#### What the task requires
Leaving out all pictures, retype the records exactly.

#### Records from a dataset
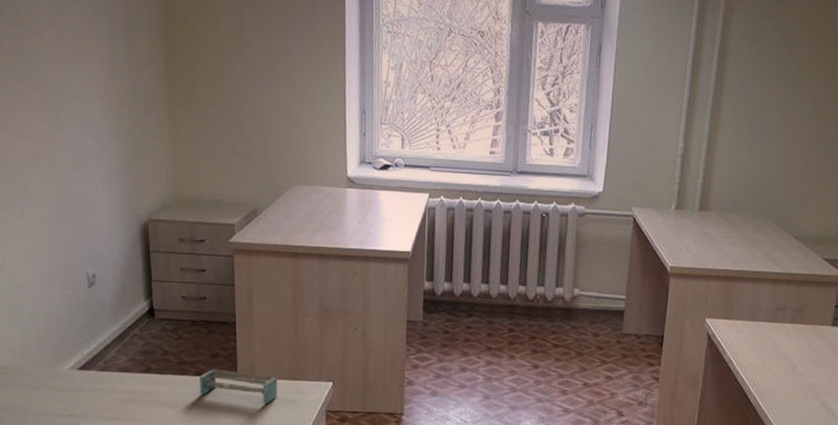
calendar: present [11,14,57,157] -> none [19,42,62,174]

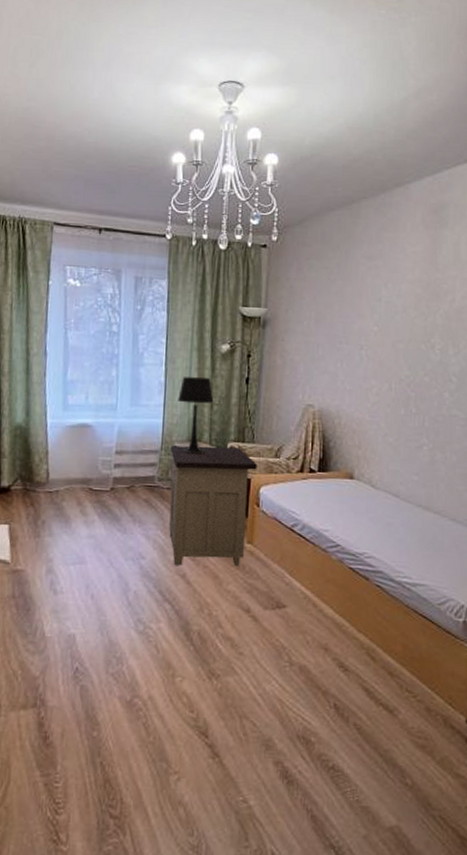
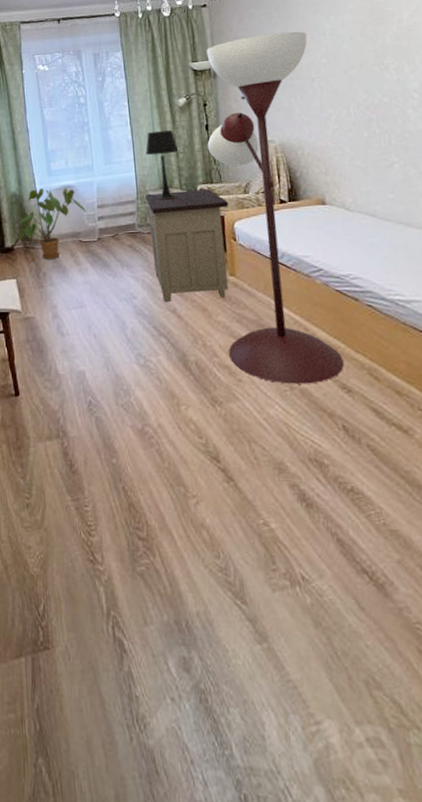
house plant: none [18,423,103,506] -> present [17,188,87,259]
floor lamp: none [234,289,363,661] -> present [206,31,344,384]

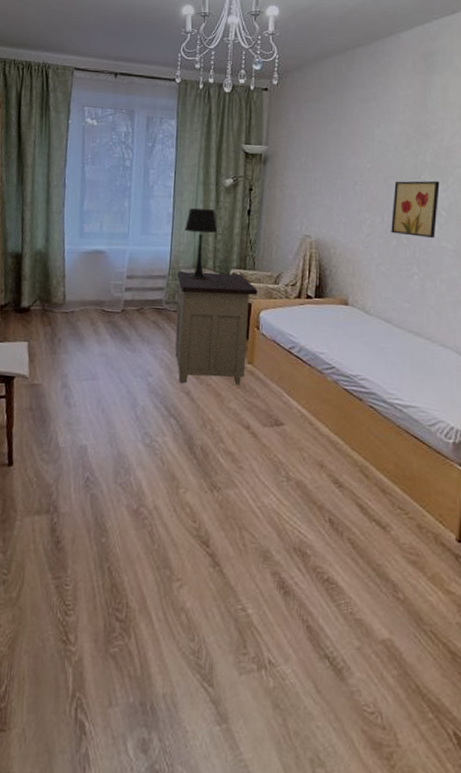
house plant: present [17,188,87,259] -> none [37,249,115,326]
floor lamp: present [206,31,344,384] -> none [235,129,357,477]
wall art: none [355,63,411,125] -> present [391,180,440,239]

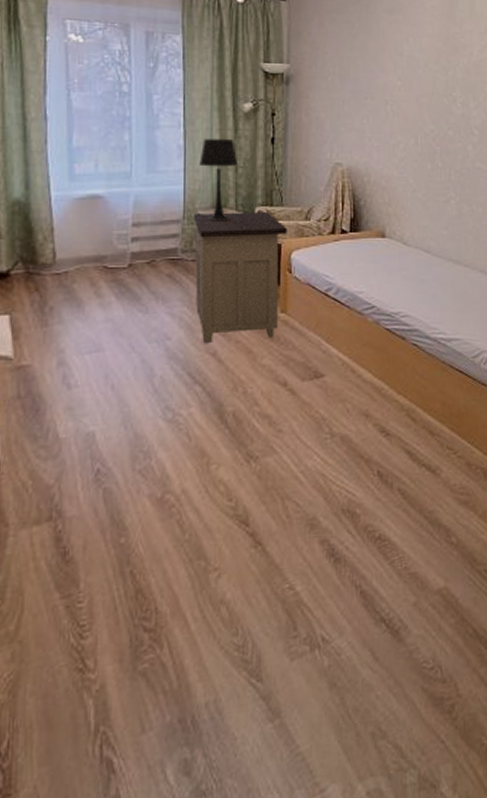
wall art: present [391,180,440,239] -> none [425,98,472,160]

#### Solution
calendar: present [11,14,57,157] -> none [19,42,62,174]

house plant: none [18,423,103,506] -> present [17,188,87,259]
floor lamp: none [234,289,363,661] -> present [206,31,344,384]

house plant: present [17,188,87,259] -> none [37,249,115,326]
floor lamp: present [206,31,344,384] -> none [235,129,357,477]
wall art: none [355,63,411,125] -> present [391,180,440,239]

wall art: present [391,180,440,239] -> none [425,98,472,160]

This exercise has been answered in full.